The calibrated answer is that higher revenue in year ten is clearly more likely than not, but 90% confidence is not warranted. The cautionary case is Forrester, the only same-model pure-play, whose contract value fell and whose revenue shrank about 20% over 2021-2025 once its subscription base cracked — a reminder that this model can go into reverse. Gartner enters the AI decade from a stronger position, with contract value still growing rather than contracting, so the central case is a modestly larger revenue base; the tail is a genuine, sustained substitution that the next several years of contract-value prints will reveal well before year ten.
Expressing the view
For an investor sizing how to hold this, the equity is deeply liquid — an S&P 500 constituent trading roughly $200 million a day, so even a 1% position clears in a handful of sessions. The obstacle to option-based expression is price, not access: 30-day realized volatility runs near 54%, with an average daily range close to 5%, elevated by the drawdown and the AI overhang. At that level, long-dated at-the-money implied volatility is likely in the 40s-to-50s, which makes both protective puts and outright call premium expensive relative to owning the shares. The corpus does not carry a live options chain, so precise implied volatility, open interest, and longest-dated strikes for the January 2027-2028 series should be taken from a real-time quote before acting; the direction — that convexity here is costly and the cleaner expression is the equity itself — is what the volatility data supports.

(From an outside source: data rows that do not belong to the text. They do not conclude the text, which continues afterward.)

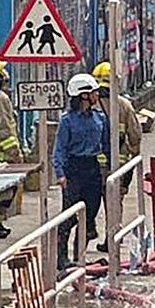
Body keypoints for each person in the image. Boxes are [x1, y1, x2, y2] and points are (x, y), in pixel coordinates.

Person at [52, 73, 111, 266]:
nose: (97, 95)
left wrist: (109, 169)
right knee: (69, 216)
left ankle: (80, 257)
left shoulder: (100, 118)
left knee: (90, 214)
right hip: (73, 169)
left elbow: (107, 146)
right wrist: (60, 174)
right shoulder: (67, 121)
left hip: (92, 169)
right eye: (93, 92)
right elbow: (59, 149)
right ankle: (61, 258)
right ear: (84, 95)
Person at [93, 62, 143, 168]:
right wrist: (134, 155)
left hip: (94, 165)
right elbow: (135, 134)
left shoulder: (89, 105)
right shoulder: (124, 104)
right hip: (120, 163)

Source: 30-day realized volatility and average daily range derived from the daily price history through July 7, 2026; options-chain data not present in the corpus.
The evidence points to a price that already discounts permanent decline in a franchise whose cash flow is, so far, merely flat — so the asymmetry favors the owner who can wait for the contract-value series to settle the durability question. The main risk to that read is that 2026's step-down is the start of the erosion the price assumes, not a pause; the quarterly contract-value print is where that gets decided.